Lessons in Statistical Thinking

Author

Daniel Kaplan

Published

February 16, 2023

Detail from Paul Signac, La Corne d’Or. 1907

Preface

Note to students in Math 300

Up to now, Math 300 has been following the ModernDive textbook. For the remainder of the semester, however, we will continue with the lessons in this little book: Lessons in Statistical Thinking.

Lessons in Statistical Thinking is an update and reconsideration of the concepts and methods needed to extract information from data. Such an update is needed because the canon of traditional introductory statistics texts has long been obsolescent and fails to address the needs of the contemporary data scientist and decision-maker. That canon stems from an influential 1925 book, Ronald Fisher’s Statistical Methods for Research Workers. Research workers of that era typically ran small benchtop or field experiments with a dozen or fewer observations on each of two treatments. A first task with such small data is to rule out the possibility that calculated differences might reflect only the accidental arrangement of numbers into groups.
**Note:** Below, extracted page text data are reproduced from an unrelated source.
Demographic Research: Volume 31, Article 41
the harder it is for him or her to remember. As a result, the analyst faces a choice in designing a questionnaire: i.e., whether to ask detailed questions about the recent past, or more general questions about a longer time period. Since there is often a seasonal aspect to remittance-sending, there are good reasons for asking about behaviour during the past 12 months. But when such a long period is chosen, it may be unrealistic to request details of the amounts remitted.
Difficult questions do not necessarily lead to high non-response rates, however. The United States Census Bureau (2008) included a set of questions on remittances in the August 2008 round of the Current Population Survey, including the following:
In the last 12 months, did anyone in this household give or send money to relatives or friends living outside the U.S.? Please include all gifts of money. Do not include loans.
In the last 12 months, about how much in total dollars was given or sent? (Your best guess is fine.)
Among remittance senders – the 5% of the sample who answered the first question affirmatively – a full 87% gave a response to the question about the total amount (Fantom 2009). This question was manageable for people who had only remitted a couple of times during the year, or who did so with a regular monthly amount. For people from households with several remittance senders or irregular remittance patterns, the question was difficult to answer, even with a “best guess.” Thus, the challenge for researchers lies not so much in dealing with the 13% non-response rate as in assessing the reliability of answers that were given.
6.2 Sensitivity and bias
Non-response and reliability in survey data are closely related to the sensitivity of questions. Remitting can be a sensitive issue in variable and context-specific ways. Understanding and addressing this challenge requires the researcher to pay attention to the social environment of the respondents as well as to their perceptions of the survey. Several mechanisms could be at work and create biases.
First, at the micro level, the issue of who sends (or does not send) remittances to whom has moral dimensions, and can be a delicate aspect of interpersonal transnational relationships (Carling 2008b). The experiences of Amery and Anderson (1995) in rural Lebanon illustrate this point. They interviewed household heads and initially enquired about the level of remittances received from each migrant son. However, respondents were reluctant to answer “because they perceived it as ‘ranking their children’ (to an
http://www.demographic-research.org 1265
Perhaps emblematic of the current dissatisfaction with small-data methods is the controversy over “statistical significance.” Although situated at the core of many statistics textbooks, significance testing has little to do with the everyday meaning of “significant” as “important” or “relevant.” This article in the prestigious science journal Nature details the controversy. Figure 18.1 reproduces a cartoon from that article that puts the shortcomings of “statistical significance” in a historical context.

Figure 18.1: A cartoon published along with an article in Nature, “Retire statistical significance,” showing this once-respected idea heading to the graveyard for outdated and misleading “scientific” concepts such as phlogiston and aether.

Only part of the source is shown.